__What you have to do__: Reproduce every text line of the rows below without changes, and omit the pictures from your output.

══ Material for this task ══

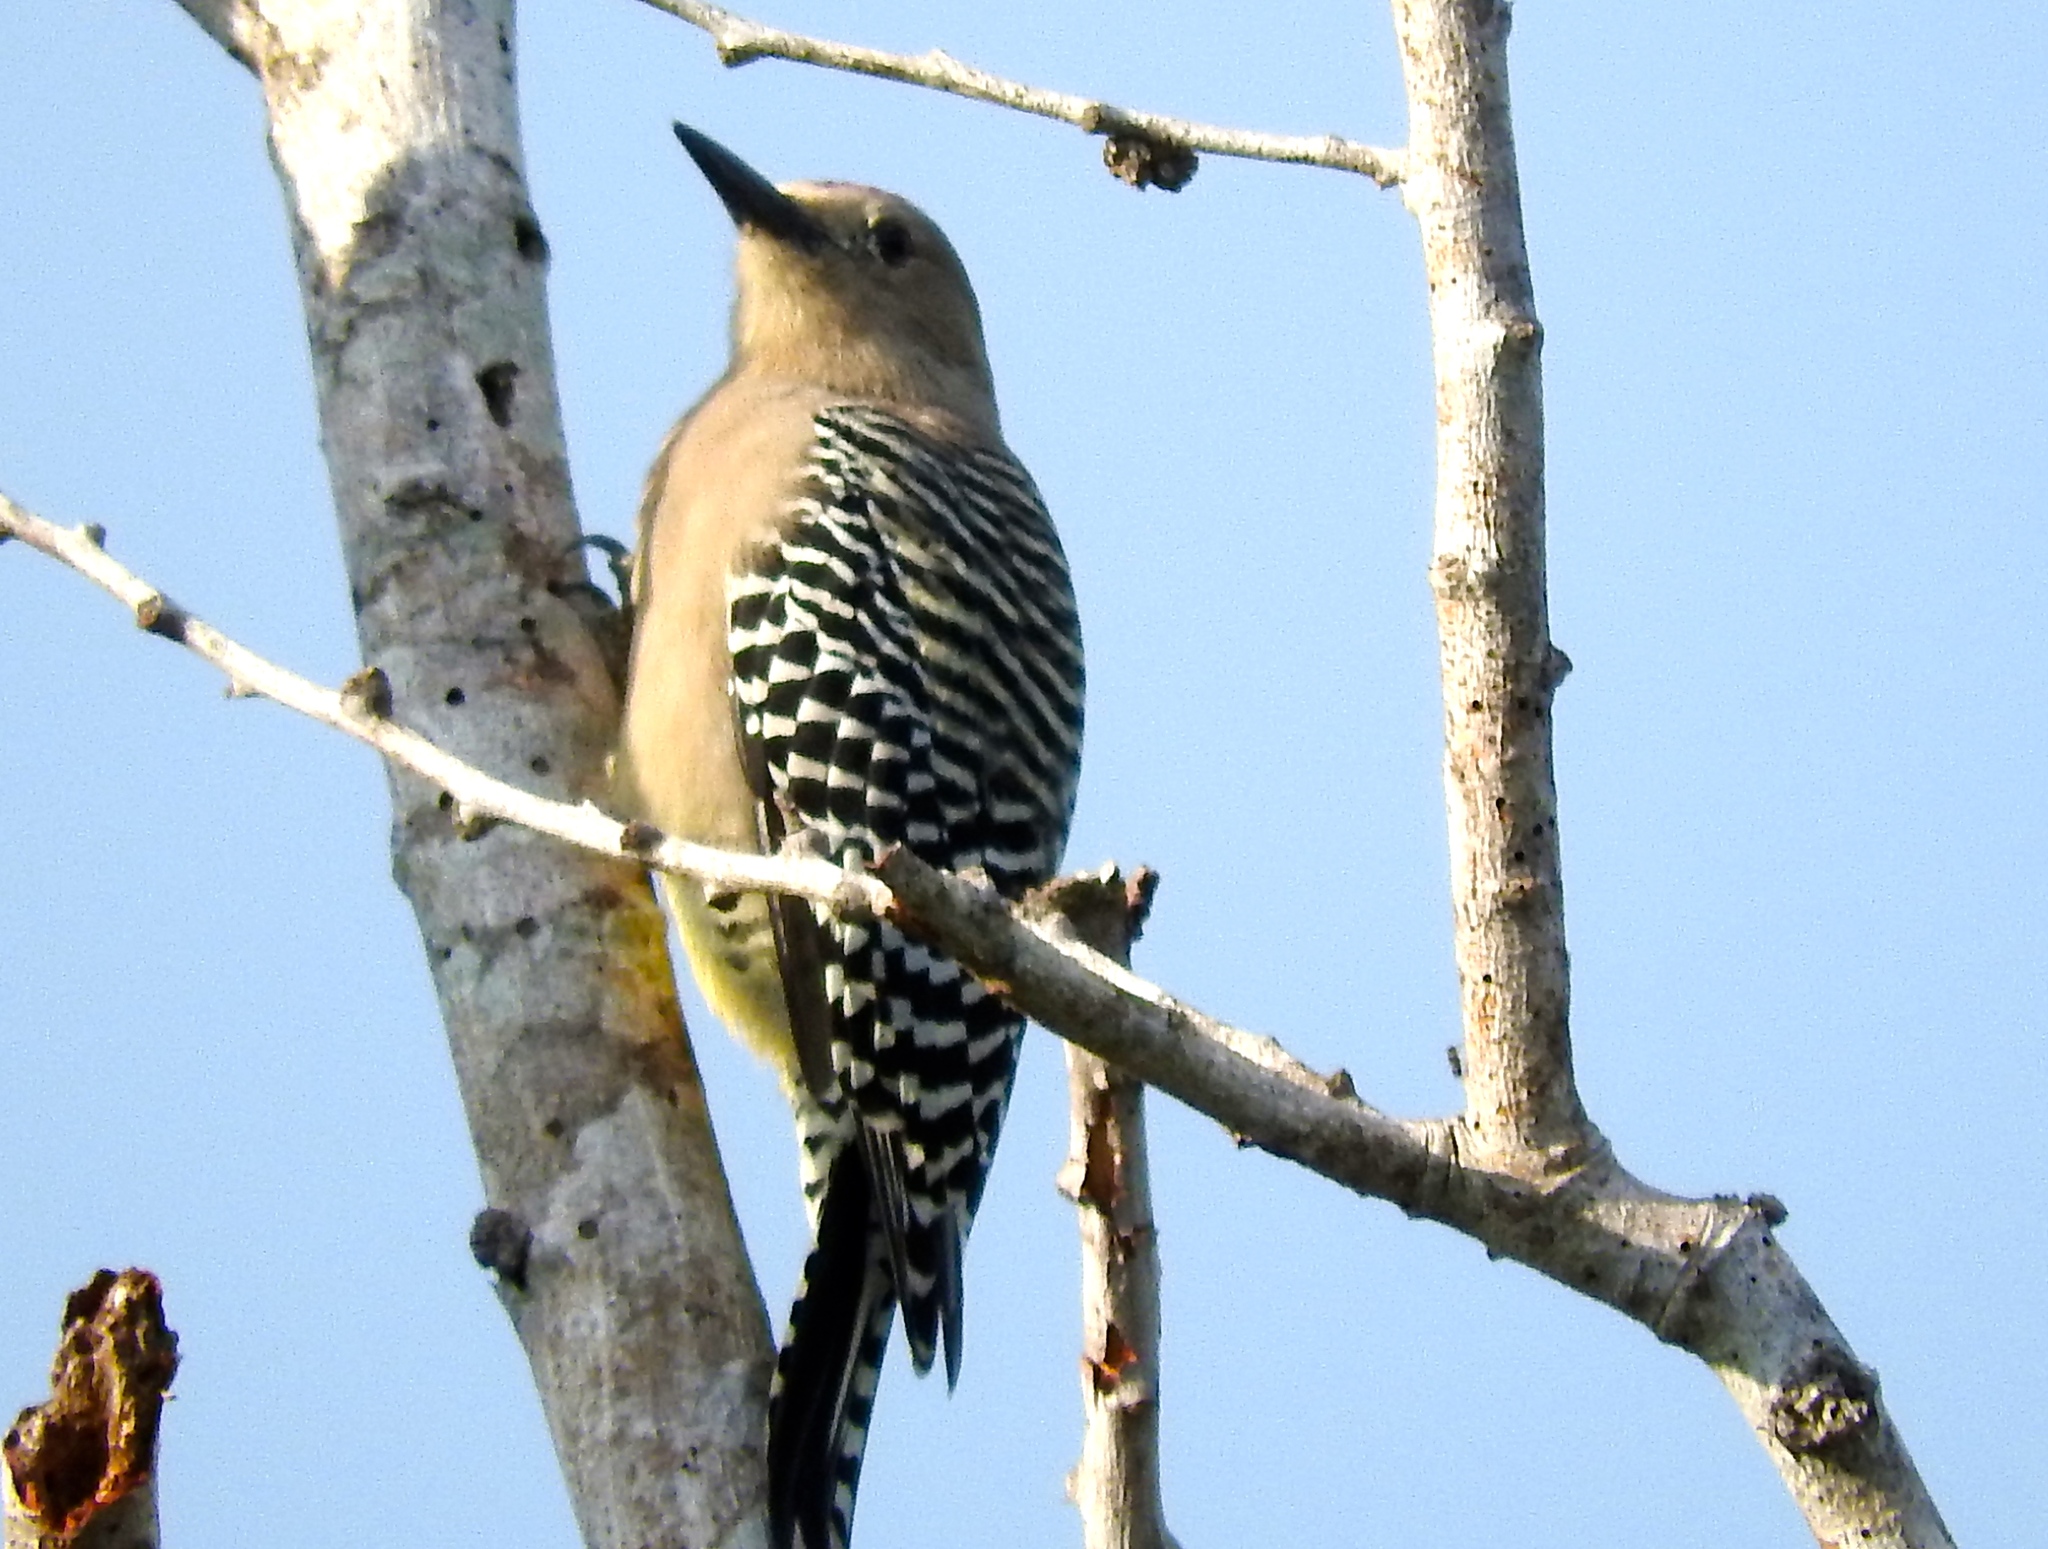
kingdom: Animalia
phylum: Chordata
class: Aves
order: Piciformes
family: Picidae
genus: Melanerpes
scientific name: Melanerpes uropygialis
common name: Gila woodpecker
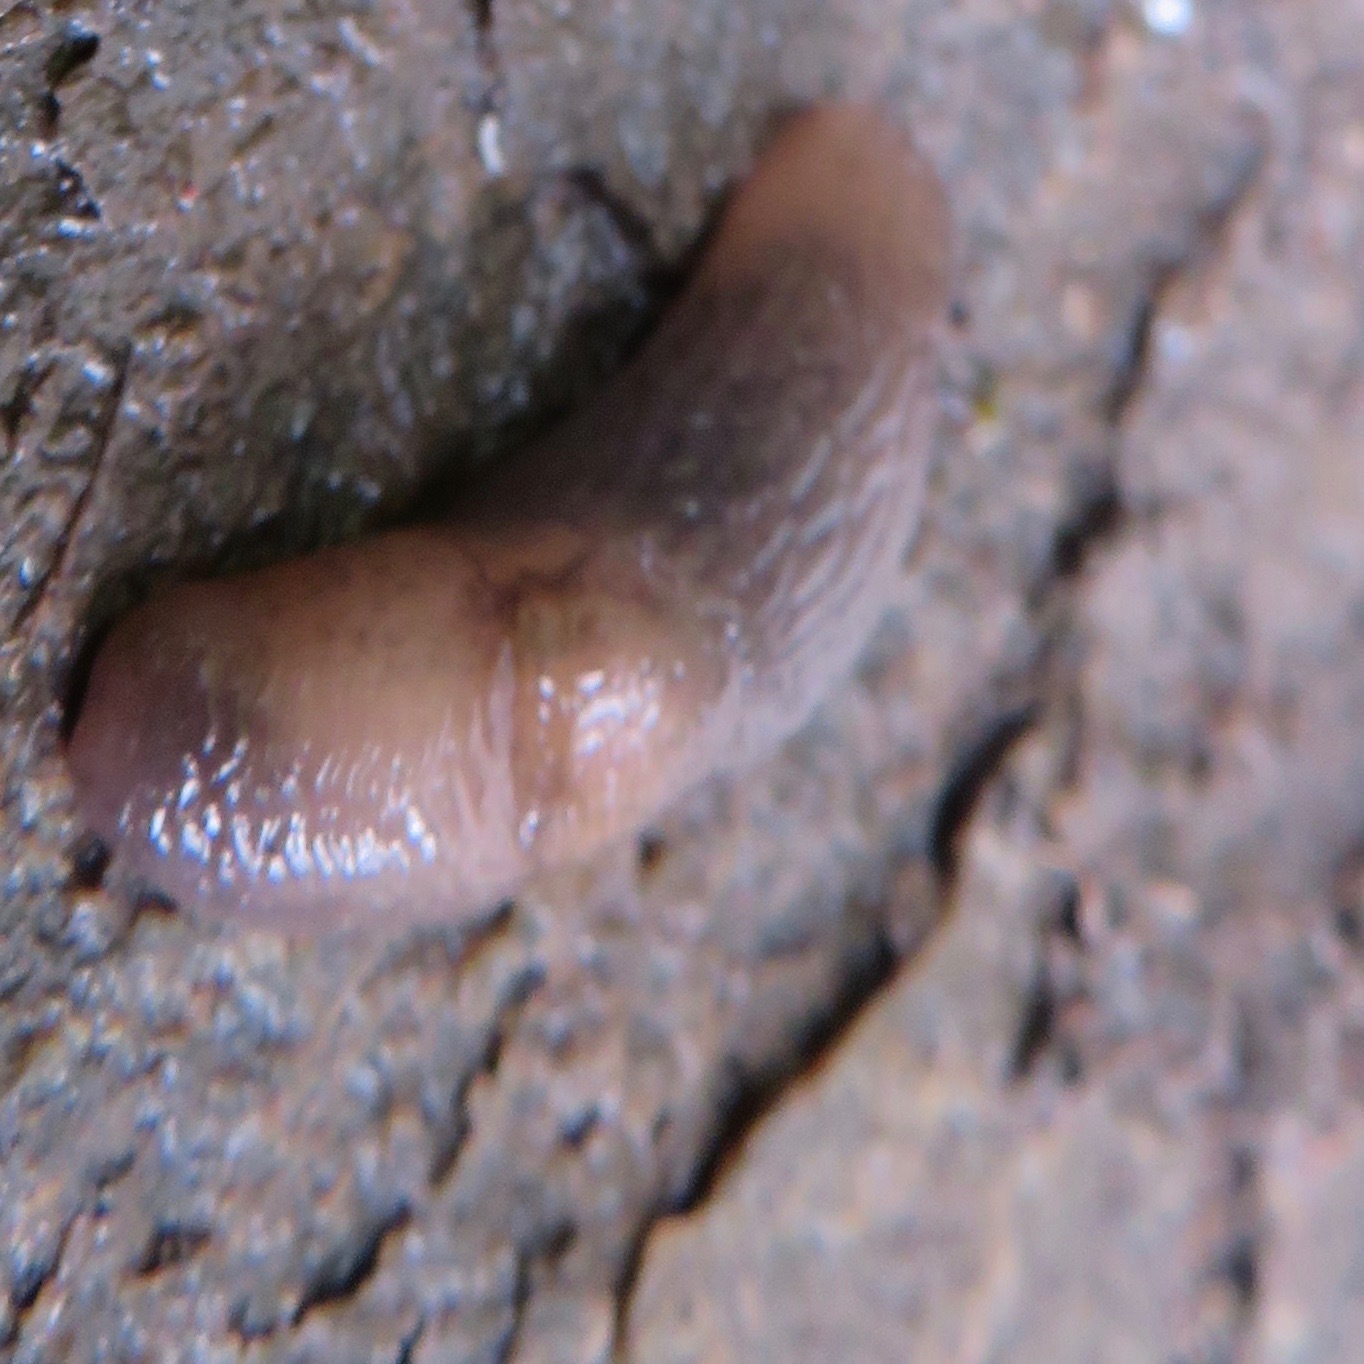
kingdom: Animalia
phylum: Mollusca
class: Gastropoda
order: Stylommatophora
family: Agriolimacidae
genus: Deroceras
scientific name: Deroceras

═══

__Task output__:
kingdom: Animalia
phylum: Chordata
class: Aves
order: Piciformes
family: Picidae
genus: Melanerpes
scientific name: Melanerpes uropygialis
common name: Gila woodpecker
kingdom: Animalia
phylum: Mollusca
class: Gastropoda
order: Stylommatophora
family: Agriolimacidae
genus: Deroceras
scientific name: Deroceras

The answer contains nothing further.